Quality supervision and management
Request for researchers: Researchers or physicians will receive pre-clinical systematic training, get a full understanding of the protocol details, and they should possess the qualifications and ability to carry the study on and not be changed constantly.
Quality control of laboratory: Every center should offer researchers suitable medical equipment and emergency facilities. Laboratory, Medical Examination Center and other related departments will be established quality control and uniform standard operating processes. Certain item will be in charged by a special person.

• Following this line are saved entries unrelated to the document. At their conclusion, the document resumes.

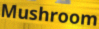
Mushroom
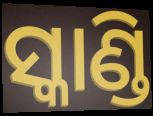
ସ୍କାଣ୍ଡି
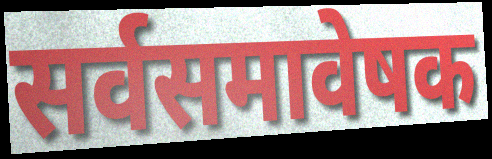
सर्वसमावेषक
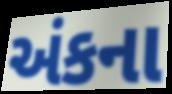
અંકના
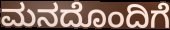
ಮನದೊಂದಿಗೆ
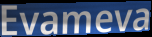
Evameva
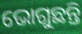
ଭୋଗୁଛନ୍ତି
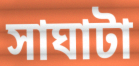
সাঘাটা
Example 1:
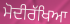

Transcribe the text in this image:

ਮੋਦੀਰੱਖਿਆ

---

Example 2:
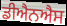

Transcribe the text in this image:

ਡੀਐਨਐਸ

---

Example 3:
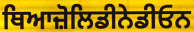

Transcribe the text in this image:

ਥਿਆਜ਼ੋਲਿਡੀਨੇਡੀਓਨ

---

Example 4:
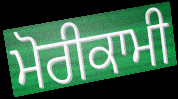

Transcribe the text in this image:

ਮੋਰੀਕਾਮੀ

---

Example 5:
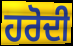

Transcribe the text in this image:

ਹਰੋਦੀ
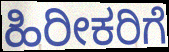
ಹಿರೀಕರಿಗೆ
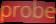
probe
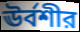
ঊর্বশীর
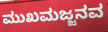
ಮುಖಮಜ್ಜನವ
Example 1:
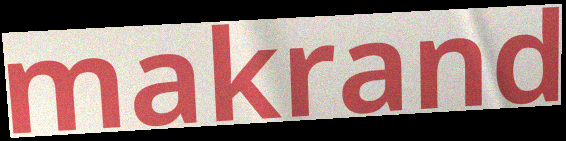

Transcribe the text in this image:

makrand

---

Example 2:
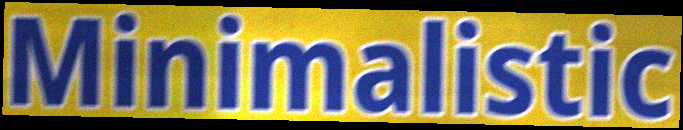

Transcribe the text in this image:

Minimalistic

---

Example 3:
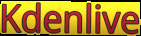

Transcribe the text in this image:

Kdenlive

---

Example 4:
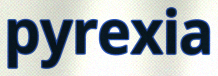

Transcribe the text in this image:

pyrexia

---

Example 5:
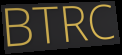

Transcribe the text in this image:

BTRC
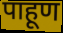
पाहूण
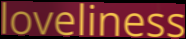
loveliness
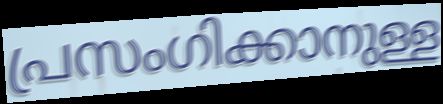
പ്രസംഗിക്കാനുള്ള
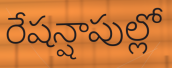
రేషన్షాపుల్లో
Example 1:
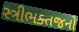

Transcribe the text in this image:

સ્ત્રીભક્તજનો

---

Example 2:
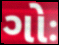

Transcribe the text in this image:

ગોઃ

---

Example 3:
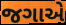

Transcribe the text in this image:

જગાએ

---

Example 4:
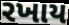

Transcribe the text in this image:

રખાય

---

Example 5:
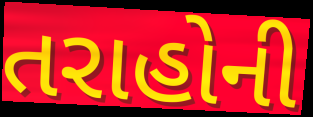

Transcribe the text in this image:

તરાહોની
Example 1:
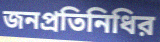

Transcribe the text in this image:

জনপ্রতিনিধির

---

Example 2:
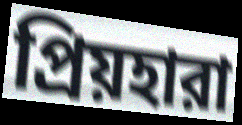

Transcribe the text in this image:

প্রিয়হারা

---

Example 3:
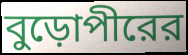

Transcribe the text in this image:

বুড়োপীরের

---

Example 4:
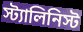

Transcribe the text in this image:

স্ট্যালিনিস্ট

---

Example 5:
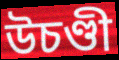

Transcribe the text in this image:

উচণ্ডী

Measures for study/treatment agents and compliance of participants: Mingjing Granule and placebo will be manufactured by the same pharmaceutical factory and distributed by a trained staff in each center. Compliance of participants will be inspected by the method of drugs notation, and they will be asked to bring drugs last time in order to calculate the number. The formula is as follows:
Compliance= [(dispensing-remaining)/dispensing ]×100%
Monitoring and inspection: A trial coordinating group will be established, which is responsible for the implementation of the trial and they will visit each center regularly to check the progress of the trial, examine CRF, verify the storage of investigational agents and record of data.